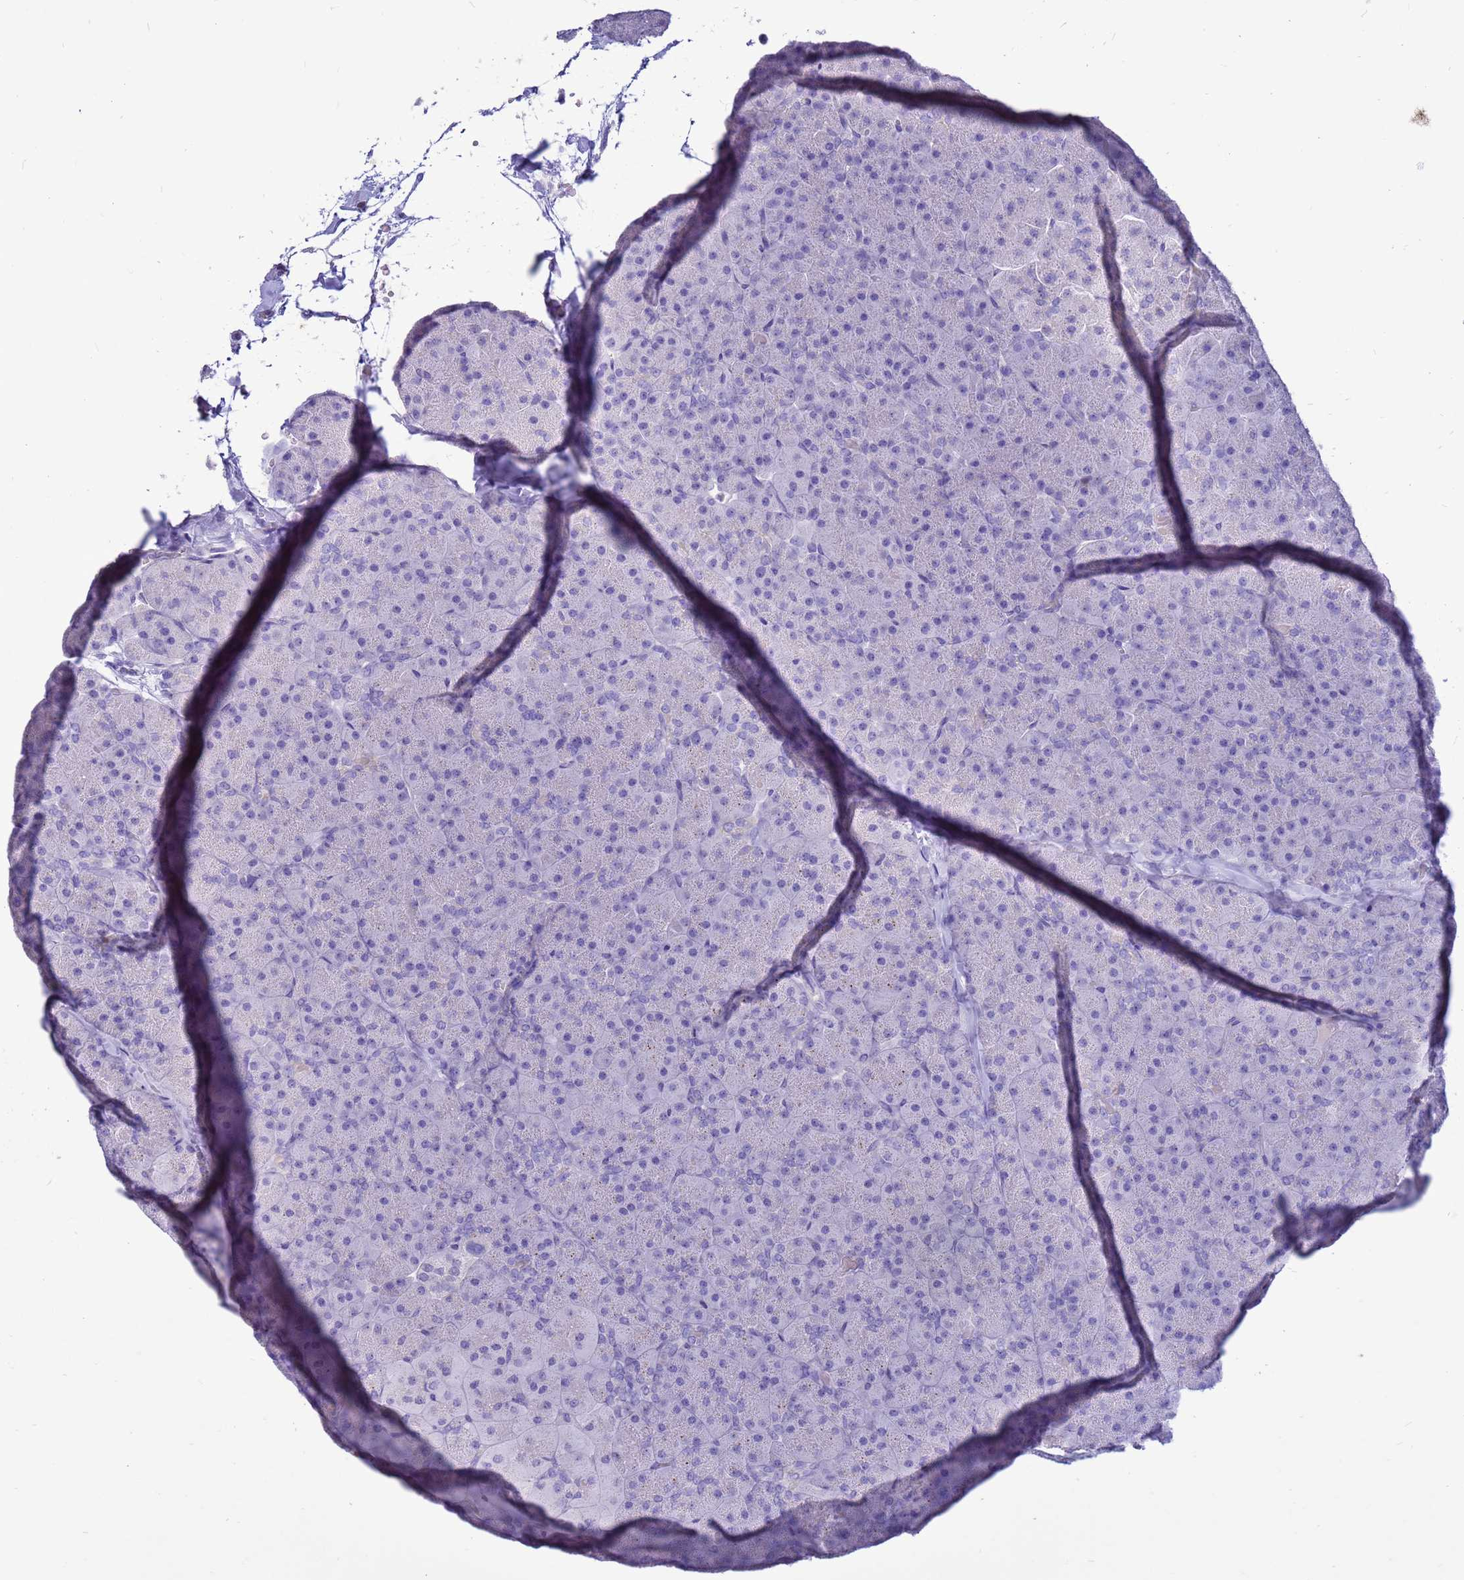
{"staining": {"intensity": "weak", "quantity": "<25%", "location": "cytoplasmic/membranous"}, "tissue": "pancreas", "cell_type": "Exocrine glandular cells", "image_type": "normal", "snomed": [{"axis": "morphology", "description": "Normal tissue, NOS"}, {"axis": "topography", "description": "Pancreas"}], "caption": "IHC photomicrograph of benign pancreas: human pancreas stained with DAB (3,3'-diaminobenzidine) exhibits no significant protein expression in exocrine glandular cells. (DAB (3,3'-diaminobenzidine) IHC with hematoxylin counter stain).", "gene": "PDE10A", "patient": {"sex": "male", "age": 36}}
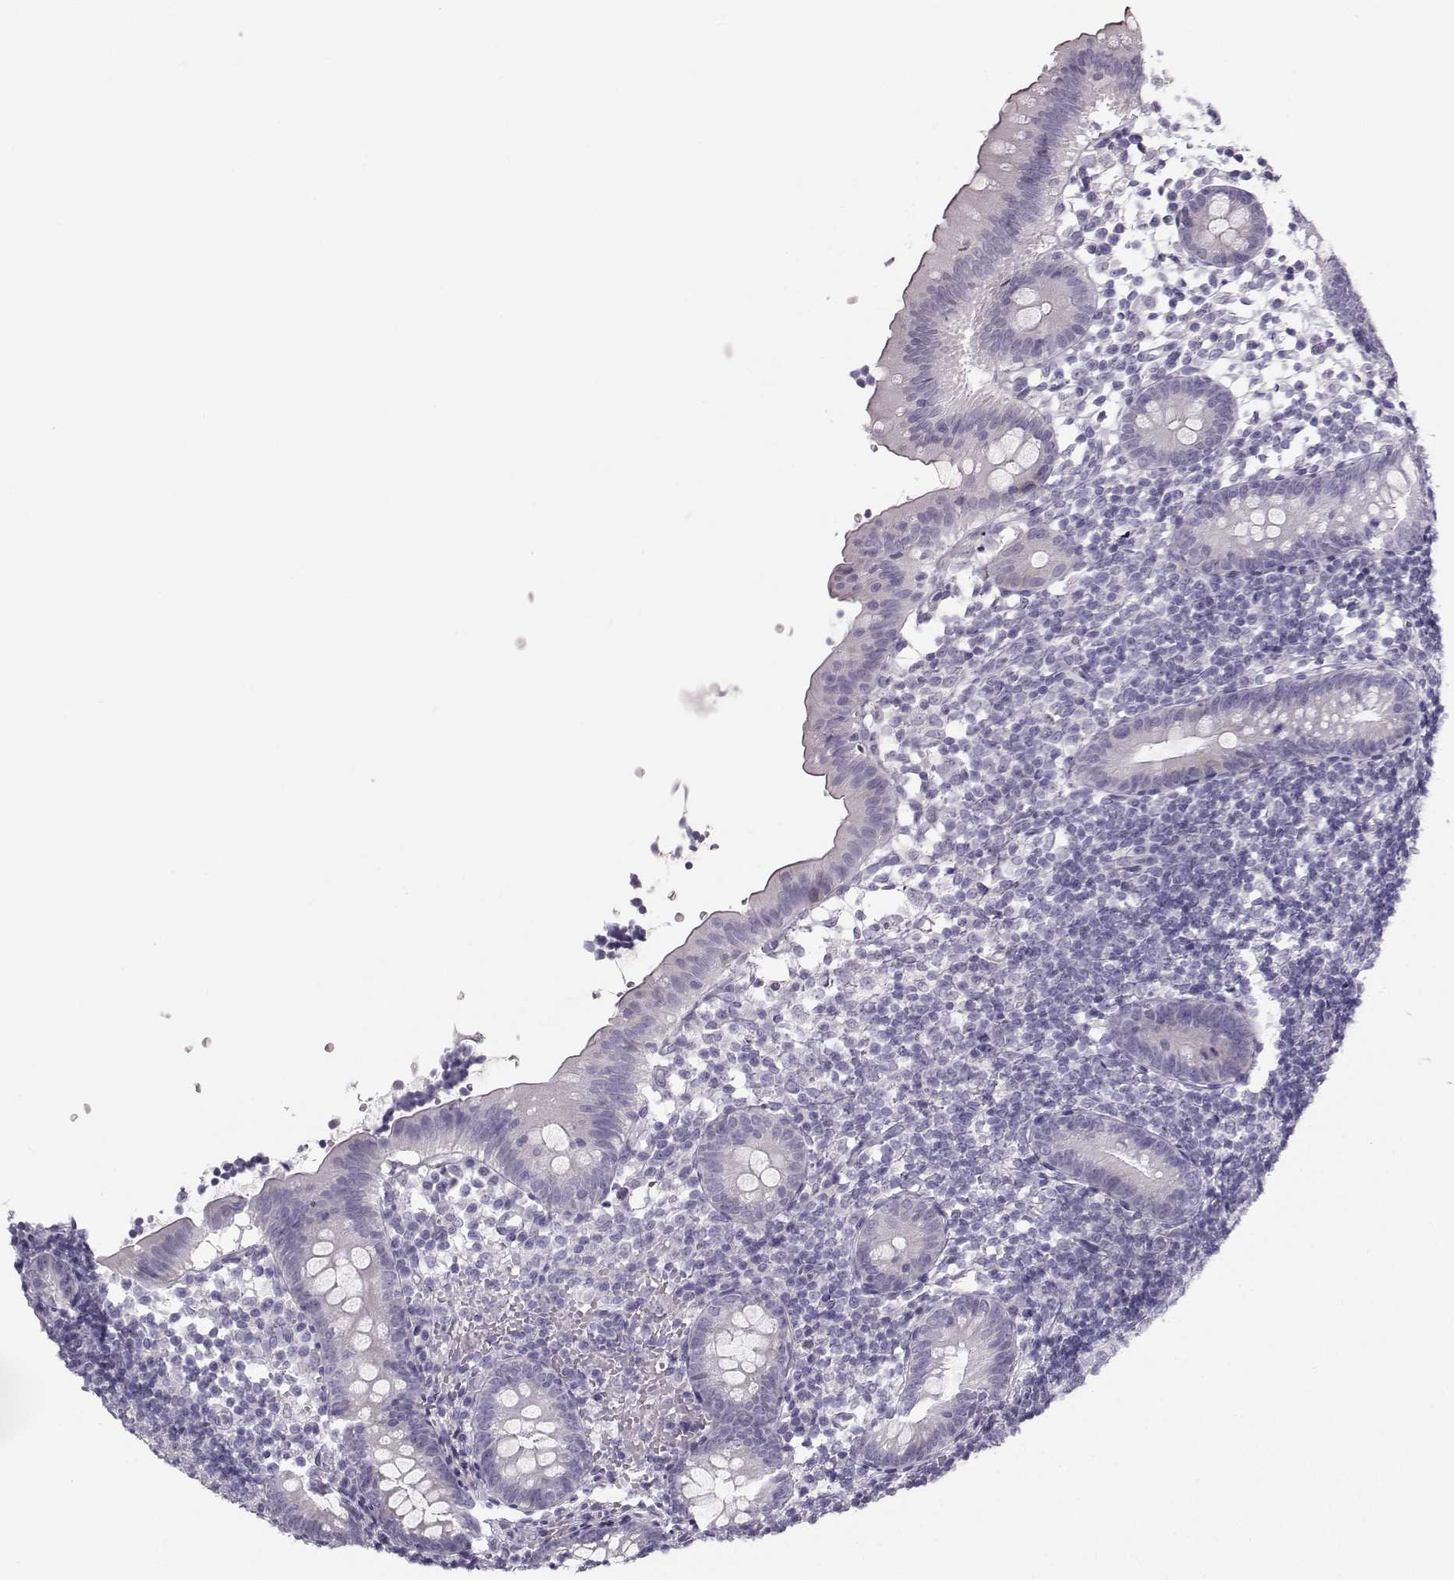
{"staining": {"intensity": "moderate", "quantity": ">75%", "location": "cytoplasmic/membranous"}, "tissue": "appendix", "cell_type": "Glandular cells", "image_type": "normal", "snomed": [{"axis": "morphology", "description": "Normal tissue, NOS"}, {"axis": "topography", "description": "Appendix"}], "caption": "Moderate cytoplasmic/membranous expression for a protein is seen in approximately >75% of glandular cells of normal appendix using IHC.", "gene": "CASR", "patient": {"sex": "female", "age": 40}}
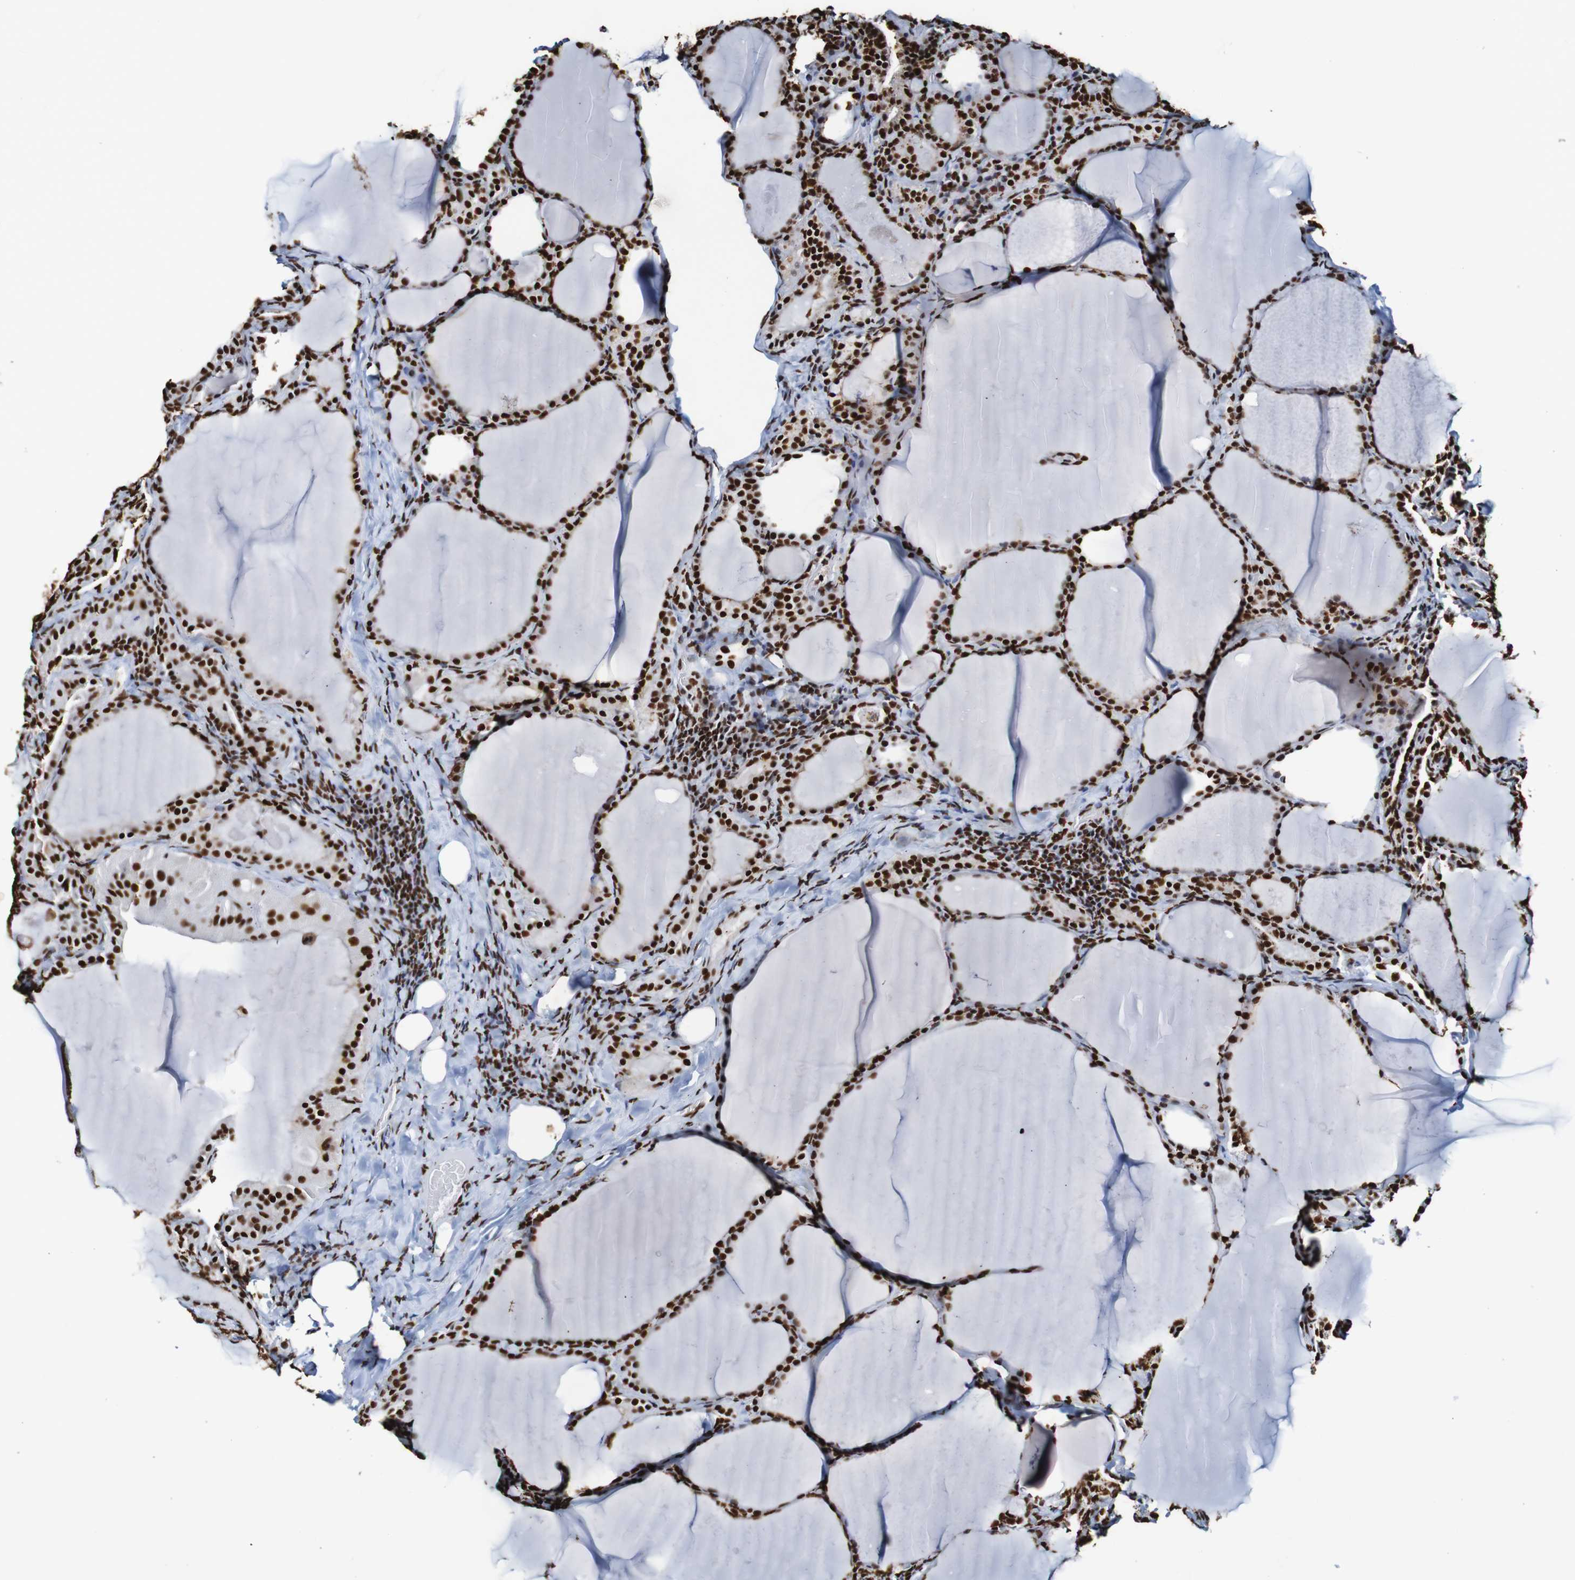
{"staining": {"intensity": "strong", "quantity": ">75%", "location": "nuclear"}, "tissue": "thyroid cancer", "cell_type": "Tumor cells", "image_type": "cancer", "snomed": [{"axis": "morphology", "description": "Papillary adenocarcinoma, NOS"}, {"axis": "topography", "description": "Thyroid gland"}], "caption": "DAB (3,3'-diaminobenzidine) immunohistochemical staining of papillary adenocarcinoma (thyroid) demonstrates strong nuclear protein staining in about >75% of tumor cells.", "gene": "SRSF3", "patient": {"sex": "female", "age": 42}}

◆ ◆ ◆ ◆ ◆ ◆ ◆

Copy exactly, and only, the lines from the first line of the material through the line that contains "cytoplasmic/membranous expression for", both ends kept; no pictures.

= Response box =
{"staining": {"intensity": "weak", "quantity": "<25%", "location": "cytoplasmic/membranous"}, "tissue": "pancreas", "cell_type": "Exocrine glandular cells", "image_type": "normal", "snomed": [{"axis": "morphology", "description": "Normal tissue, NOS"}, {"axis": "topography", "description": "Pancreas"}], "caption": "IHC photomicrograph of benign pancreas: human pancreas stained with DAB (3,3'-diaminobenzidine) exhibits no significant protein expression in exocrine glandular cells. (DAB (3,3'-diaminobenzidine) IHC with hematoxylin counter stain).", "gene": "PDE10A", "patient": {"sex": "male", "age": 36}}
{"staining": {"intensity": "moderate", "quantity": ">75%", "location": "cytoplasmic/membranous"}, "tissue": "appendix", "cell_type": "Glandular cells", "image_type": "normal", "snomed": [{"axis": "morphology", "description": "Normal tissue, NOS"}, {"axis": "topography", "description": "Appendix"}], "caption": "Moderate cytoplasmic/membranous expression for a protein is seen in approximately >75% of glandular cells of normal appendix using IHC.", "gene": "CASR", "patient": {"sex": "female", "age": 40}}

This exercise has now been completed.